HOW TO COMPLETE THIS TASK —
Write out each line of the records that has "envasesalimentarios" in it.
Start of DATA FOR THIS EXERCISE
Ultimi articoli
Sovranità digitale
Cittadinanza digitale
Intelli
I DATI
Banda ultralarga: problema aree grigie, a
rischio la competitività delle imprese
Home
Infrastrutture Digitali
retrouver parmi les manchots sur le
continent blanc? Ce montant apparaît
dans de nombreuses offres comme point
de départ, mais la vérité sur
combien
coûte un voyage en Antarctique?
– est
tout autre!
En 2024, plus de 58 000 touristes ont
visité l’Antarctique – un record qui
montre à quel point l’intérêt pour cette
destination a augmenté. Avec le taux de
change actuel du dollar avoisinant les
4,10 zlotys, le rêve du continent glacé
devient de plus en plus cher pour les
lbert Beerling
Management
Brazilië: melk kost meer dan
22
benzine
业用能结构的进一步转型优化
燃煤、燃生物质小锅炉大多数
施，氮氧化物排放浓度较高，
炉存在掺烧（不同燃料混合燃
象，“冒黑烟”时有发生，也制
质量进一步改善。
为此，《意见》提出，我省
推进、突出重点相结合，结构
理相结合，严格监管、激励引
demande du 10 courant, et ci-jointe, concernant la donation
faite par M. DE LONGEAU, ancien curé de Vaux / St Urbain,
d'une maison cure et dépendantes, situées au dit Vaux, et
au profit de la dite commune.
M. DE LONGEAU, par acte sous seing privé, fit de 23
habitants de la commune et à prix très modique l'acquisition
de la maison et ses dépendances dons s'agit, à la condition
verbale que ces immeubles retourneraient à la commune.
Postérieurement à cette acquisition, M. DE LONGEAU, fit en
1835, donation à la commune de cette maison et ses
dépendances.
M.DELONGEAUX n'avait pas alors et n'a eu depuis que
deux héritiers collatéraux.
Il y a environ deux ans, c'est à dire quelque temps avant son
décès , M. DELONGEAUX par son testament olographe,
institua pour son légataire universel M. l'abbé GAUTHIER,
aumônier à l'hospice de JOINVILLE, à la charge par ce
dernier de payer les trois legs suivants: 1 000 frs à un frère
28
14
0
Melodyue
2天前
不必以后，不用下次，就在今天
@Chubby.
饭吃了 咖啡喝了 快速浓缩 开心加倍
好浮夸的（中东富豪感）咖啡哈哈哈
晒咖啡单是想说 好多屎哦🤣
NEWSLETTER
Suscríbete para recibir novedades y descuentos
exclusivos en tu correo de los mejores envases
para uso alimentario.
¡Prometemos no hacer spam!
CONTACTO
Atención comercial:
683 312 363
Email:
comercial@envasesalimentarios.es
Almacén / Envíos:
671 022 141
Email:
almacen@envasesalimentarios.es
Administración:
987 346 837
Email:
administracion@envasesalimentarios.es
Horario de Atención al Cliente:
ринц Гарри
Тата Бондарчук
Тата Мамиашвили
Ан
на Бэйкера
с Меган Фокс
End of DATA FOR THIS EXERCISE
ANSWER SECTION —
comercial@envasesalimentarios.es
almacen@envasesalimentarios.es
administracion@envasesalimentarios.es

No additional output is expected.